## [RECORDS SUPPLIED]

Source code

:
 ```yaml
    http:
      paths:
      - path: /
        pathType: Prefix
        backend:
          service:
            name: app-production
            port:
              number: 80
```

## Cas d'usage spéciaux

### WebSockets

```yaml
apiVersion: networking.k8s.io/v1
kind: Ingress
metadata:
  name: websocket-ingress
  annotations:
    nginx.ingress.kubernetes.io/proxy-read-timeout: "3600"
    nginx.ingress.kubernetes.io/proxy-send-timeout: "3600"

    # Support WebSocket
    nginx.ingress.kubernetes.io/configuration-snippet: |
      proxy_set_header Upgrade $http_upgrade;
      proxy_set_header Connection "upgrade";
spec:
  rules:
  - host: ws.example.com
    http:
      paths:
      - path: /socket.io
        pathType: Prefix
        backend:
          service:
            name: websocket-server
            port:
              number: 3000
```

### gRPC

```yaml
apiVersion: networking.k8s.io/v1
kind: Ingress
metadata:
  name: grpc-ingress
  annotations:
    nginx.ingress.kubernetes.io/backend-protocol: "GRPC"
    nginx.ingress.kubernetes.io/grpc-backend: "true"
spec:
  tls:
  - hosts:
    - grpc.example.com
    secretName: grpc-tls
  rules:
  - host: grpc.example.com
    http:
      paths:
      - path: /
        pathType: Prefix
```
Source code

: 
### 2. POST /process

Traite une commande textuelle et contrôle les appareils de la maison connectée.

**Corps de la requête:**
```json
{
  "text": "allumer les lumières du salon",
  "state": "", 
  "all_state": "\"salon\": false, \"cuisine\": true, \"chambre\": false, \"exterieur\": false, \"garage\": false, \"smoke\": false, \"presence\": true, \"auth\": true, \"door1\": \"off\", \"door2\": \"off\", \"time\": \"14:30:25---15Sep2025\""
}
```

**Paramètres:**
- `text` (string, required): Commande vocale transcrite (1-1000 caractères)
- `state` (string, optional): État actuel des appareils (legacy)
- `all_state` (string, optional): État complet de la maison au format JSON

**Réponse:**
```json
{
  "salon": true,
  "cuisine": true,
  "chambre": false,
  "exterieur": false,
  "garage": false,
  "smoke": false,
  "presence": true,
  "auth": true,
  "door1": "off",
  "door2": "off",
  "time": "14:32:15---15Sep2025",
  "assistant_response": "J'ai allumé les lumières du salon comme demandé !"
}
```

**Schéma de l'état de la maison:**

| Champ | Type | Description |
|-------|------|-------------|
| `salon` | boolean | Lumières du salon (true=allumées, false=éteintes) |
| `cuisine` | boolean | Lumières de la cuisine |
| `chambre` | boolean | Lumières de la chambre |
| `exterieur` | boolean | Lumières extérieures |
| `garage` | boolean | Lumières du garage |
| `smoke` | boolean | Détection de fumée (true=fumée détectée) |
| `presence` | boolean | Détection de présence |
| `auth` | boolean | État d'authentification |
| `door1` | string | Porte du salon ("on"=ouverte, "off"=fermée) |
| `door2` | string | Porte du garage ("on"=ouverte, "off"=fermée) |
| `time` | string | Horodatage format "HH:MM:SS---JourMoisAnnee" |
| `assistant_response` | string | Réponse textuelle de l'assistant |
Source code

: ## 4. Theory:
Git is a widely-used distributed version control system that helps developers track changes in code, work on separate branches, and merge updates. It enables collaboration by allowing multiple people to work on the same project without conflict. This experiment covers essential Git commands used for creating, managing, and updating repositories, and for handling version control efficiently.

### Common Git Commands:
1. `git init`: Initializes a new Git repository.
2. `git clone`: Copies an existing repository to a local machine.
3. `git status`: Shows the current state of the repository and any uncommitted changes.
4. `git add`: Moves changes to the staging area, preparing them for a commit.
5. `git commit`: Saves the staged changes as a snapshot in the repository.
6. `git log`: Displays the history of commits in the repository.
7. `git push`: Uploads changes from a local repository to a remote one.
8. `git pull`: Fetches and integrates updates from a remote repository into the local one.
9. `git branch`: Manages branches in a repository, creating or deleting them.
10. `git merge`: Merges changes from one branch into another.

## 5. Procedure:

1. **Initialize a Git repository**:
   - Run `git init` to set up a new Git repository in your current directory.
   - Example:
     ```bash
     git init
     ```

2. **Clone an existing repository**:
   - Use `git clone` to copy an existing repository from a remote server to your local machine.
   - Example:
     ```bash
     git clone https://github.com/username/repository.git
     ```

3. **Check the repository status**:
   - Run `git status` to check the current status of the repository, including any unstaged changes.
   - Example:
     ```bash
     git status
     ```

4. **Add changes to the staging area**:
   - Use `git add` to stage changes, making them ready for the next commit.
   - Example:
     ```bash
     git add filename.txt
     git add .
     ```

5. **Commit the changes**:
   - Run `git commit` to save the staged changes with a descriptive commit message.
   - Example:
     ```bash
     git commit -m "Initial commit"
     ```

## [WORK TASK]
For the string "area", show each line of the listing where it appears.

## [WRITTEN REPLY]
4. `git add`: Moves changes to the staging area, preparing them for a commit.
4. **Add changes to the staging area**:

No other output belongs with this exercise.